The incident
A teacher noticed a locked file, which had an unusual file type. They immediately contacted the Deputy Headteacher, who escalated this to both the Trust’s third-party IT provider and internal IT team. Their suspicion came from personal awareness rather than any cyber security training. as no formal cyber security training or awareness was in place at the time.
At that time, the team did not treat cyber security as a priority, which resulted in limited awareness across the trust.
There was no cyber response plan in place at the time of the incident.
“Cyber security in education is often seen as a purely technical challenge when, in reality, it’s about people, preparedness, and culture.”
The impact
All systems were taken offline for 2 weeks, which included internet access and shared files, resulting in direct financial loss and operational disruption. School meal payments were unable to be processed through their cashless catering system as it was no longer operational. In an attempt to reduce disruption, the administrative staff tried to record purchases on paper, but the process proved impractical and caused substantial delays. Instead, the school provided meals free of charge to maintain normal lunchtime operations.
The Trust’s catering operations at the time generated sizeable daily revenue, resulting in a substantial financial loss during the 2-week outage.
In addition to the immediate financial loss, there was the cost of staff overtime, alongside teaching and administrative staff redirecting their capacity to managing the disruption.
At least 6 weeks of learning days were impacted due to lack of access to learning materials. There were no plans in place for remote learning as the incident took place before the COVID-19 lockdowns. Students were sensing the chaos and noticed teachers becoming flustered.
Actions taken
The IT provider began containment measures and forensic analysis to assess the scale of the infection and secure the affected network.
The Trust’s internal IT team focused on clearing infected devices and verifying systems, using a limited recovery plan from the IT provider. This included a decryption key to help clean infected devices.
The network was partially reinstated when the Trust’s IT team confirmed that majority of the devices were clean. Due to the large number of devices affected, it took around 6 weeks for every machine at the Trust to be restored and operational.
The Trust’s Senior Leadership Team (SLT), being the key decision makers throughout the incident, made the strategic decision to bring all infrastructure in-house. This was to strengthen their ability to detect, contain, and recover from future cyber threats more efficiently.

» YOUR TASKS
1. Answer these questions using the account of the school trust's cyber incident.
(a) Whom did the teacher contact first after noticing the locked file?
(b) For how long were all systems taken offline?
(c) About how long did it take for every machine at the Trust to be restored and operational?
2. Write the next part of the account of the school trust's cyber incident, picking up after its last sentence.

» Excerpts from a dataset
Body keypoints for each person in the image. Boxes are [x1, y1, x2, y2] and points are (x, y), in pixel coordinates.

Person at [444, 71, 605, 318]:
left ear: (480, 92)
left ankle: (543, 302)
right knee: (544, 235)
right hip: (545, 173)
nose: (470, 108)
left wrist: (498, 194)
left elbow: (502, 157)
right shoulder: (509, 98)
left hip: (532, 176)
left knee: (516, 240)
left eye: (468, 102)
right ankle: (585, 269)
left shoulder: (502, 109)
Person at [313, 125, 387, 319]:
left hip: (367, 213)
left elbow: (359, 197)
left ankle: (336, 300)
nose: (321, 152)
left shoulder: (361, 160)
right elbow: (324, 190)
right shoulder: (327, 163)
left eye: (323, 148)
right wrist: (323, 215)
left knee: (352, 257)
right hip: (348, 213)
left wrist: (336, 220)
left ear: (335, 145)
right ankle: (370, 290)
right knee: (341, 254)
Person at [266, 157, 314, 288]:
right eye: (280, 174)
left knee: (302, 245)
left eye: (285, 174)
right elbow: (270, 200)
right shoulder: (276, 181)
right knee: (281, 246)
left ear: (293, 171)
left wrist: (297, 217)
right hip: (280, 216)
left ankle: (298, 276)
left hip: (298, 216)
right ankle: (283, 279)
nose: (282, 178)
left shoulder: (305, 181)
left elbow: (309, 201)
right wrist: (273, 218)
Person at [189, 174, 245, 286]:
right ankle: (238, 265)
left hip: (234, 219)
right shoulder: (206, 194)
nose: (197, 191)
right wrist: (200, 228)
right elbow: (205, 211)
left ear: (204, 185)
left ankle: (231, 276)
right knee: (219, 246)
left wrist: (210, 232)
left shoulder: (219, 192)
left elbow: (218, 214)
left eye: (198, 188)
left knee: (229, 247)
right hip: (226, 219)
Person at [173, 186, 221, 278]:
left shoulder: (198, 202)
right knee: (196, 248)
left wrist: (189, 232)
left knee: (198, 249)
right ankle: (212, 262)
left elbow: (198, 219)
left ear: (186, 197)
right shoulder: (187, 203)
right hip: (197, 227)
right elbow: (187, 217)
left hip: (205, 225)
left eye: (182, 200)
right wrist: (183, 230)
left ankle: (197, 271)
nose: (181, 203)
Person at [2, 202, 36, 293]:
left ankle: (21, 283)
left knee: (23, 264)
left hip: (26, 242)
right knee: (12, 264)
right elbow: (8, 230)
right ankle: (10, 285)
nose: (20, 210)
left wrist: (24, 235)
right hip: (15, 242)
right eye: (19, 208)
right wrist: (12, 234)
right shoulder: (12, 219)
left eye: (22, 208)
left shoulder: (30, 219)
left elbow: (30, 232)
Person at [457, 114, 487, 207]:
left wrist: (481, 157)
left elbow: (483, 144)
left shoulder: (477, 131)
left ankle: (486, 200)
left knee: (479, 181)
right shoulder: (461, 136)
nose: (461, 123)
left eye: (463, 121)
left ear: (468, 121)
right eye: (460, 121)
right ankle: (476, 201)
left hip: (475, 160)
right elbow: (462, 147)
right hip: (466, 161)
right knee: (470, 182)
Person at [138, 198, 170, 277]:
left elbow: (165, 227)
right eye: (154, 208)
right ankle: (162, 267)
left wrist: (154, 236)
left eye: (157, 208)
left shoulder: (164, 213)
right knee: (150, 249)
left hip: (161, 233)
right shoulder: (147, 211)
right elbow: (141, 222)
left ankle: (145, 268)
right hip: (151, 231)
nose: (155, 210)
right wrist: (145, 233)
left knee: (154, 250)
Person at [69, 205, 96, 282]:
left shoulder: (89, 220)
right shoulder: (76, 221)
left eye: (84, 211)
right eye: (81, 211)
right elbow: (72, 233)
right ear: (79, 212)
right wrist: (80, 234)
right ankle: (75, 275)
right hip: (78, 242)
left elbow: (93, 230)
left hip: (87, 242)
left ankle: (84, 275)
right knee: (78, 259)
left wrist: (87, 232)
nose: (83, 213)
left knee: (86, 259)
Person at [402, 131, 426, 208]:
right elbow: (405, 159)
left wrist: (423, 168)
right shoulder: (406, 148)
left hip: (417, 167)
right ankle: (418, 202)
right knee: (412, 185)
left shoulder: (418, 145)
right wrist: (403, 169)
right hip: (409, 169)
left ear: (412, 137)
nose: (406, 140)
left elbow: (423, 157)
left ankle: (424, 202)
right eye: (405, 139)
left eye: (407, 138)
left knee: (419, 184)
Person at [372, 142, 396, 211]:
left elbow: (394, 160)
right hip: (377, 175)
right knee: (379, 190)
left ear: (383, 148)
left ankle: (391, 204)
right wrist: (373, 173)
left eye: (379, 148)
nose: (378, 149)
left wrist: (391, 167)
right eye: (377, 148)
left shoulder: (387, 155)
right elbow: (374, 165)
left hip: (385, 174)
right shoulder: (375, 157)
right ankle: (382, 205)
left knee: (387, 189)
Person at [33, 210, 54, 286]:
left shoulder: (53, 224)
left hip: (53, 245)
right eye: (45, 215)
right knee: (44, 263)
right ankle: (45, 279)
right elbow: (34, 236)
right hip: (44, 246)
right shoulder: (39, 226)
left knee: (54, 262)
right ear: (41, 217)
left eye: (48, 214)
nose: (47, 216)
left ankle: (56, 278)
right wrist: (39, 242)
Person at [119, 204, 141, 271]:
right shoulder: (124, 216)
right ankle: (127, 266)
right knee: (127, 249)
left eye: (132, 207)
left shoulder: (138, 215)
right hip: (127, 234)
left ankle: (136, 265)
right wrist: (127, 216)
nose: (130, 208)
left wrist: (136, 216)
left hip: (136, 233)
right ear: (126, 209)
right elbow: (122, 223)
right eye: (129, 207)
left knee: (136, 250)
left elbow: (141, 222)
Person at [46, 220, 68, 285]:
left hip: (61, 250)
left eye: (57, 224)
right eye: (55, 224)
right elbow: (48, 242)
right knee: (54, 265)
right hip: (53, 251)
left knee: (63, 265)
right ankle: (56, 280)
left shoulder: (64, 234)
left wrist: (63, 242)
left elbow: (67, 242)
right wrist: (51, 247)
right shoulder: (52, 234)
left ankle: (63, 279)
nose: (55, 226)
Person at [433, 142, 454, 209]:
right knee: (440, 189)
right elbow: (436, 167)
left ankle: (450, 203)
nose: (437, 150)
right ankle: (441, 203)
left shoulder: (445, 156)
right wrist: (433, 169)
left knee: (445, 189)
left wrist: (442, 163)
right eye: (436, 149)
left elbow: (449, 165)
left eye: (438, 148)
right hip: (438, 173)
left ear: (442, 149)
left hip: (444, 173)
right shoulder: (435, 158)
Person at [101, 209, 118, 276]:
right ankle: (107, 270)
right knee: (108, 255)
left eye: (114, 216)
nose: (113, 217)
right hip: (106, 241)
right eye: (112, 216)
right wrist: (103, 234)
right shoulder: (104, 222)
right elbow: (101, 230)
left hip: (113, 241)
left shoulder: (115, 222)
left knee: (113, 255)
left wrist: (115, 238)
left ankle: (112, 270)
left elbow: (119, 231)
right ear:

» ANSWER SET
1.
(a) The Deputy Headteacher
(b) 2 weeks
(c) Around 6 weeks

2.
Handling communications
The SLT led the organisational response, sharing daily updates with staff about device handling, recovery progress, and priorities, while maintaining communication with external partners.
Post-incident recovery and resilience
Though after 3 months the incident was considered resolved and all services back online, no formal review or post-incident analysis was conducted. This meant preventative measures were not implemented to reduce the risk of further attacks. In 2020, a review by the trust board recognised that the incident had not been resolved from a strategic or cyber resilience perspective.
Luke joined the Trust in 2022 and over the following months, the Trust undertook a comprehensive review and implemented significant security improvements. This included a new wide area network, replacing outdated equipment, implementing multi-factor authentication and moving to a cloud-based infrastructure. Centralised patching, endpoint protection and strict privilege management were also introduced to each of the schools.
Alongside strengthening their technical defences, the Trust invested significant time and effort into educating their schools. Each school now has clear cyber security guidance, offline resources and communication plans to ensure learning and essential services can continue during disruption.
The Trust gained the Cyber Essentials certification, demonstrating that it has done everything possible to minimise the risk of future incidents.
From a governance and security standpoint, the Trust reached a true state of recovery by December 2022.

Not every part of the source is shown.